For the players involved, this year’s combine presented an opportunity to show more than what they’ve been able to in years past. If your testing didn’t go the way you’d hoped, or you felt you didn’t get enough one-on-ones to show what you could do, the extra three days helped remedy that.

“It’s definitely nice to get out here and have some time to get used to running routes and stuff like that,” said Guelph receiver Clark Barnes.

“Also just having a lot of reps to prove yourself. Of course, some people don’t have a great day or a bad couple of hours, but you always have the time to make it back up. Or if you have a good day, you got to come out and prove yourself again and that makes it even better.”

“I like it,” Ottawa REDBLACKS GM Shawn Burke said.

“I think getting to see guys come back after days and review film and get some teaching points and then just allowing them if they have an off day to correct that, or maybe someone had a great day and they come back down to Earth. The more time you get to spend with them, the better,”

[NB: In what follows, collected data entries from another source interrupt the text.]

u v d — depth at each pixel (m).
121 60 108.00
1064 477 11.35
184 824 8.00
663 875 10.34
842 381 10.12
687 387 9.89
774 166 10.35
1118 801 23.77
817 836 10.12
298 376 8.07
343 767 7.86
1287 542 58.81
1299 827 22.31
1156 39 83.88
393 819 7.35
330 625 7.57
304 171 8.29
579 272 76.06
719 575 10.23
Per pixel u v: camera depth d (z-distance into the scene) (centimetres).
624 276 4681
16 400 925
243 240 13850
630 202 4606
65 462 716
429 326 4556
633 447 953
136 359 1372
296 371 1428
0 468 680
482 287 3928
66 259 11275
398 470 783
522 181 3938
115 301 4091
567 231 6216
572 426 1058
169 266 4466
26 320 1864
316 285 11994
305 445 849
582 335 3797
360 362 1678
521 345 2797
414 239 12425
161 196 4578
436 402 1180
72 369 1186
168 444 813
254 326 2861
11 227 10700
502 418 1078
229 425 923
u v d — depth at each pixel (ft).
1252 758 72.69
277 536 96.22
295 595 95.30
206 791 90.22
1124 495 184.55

“I don’t think after this, you can say that you don’t know who somebody is,” REDBLACKS’ offensive coordinator Khari Jones said.

“After watching them on film for the time that we do and then seeing them in the seven-on-sevens and a little bit of teams and stuff, and just all the individual stuff, you really get to find out about them.”

He added that seeing prospects have good moments and bad through the week can be especially revealing in this setting.

“It’s fun to kind of see them have to fight through something and see what they’re about,” he said. “The only time you get to see what a player really is about is going through a little adversity sometimes.”

Queen’s offensive lineman Theo Grant came into the week wanting to lap up as much attention as he could from scouts. The revamped format was a benefit for him, as he was named a coaches’ pick for top offensive player on Saturday.

“It gives me more opportunity to do stuff,” he said. “Especially, I know a guy like me, I wasn’t invited (to the Combine), it was Invitational first. (I’m) not really a super well-known prospect so it gives me more time in front of scouts and more time to do stuff.”

The new format was brought about through teams providing the league feedback after last year’s combine. That process will continue into 2024. Team feedback on this year’s event will help shape what future combines look like.

Burke had suggested small improvements for next year related to timing of events and some more downtime for everyone involved in the event. That was something Khari Jones echoed, saying he may have seen everything he needed to in two days of practice rather than three.

“If they can get a full field that would be awesome, so at least you can have everybody on the field at the same time,” he said. “Other than that they’re just small things but you’re able to see the guys, which was great.”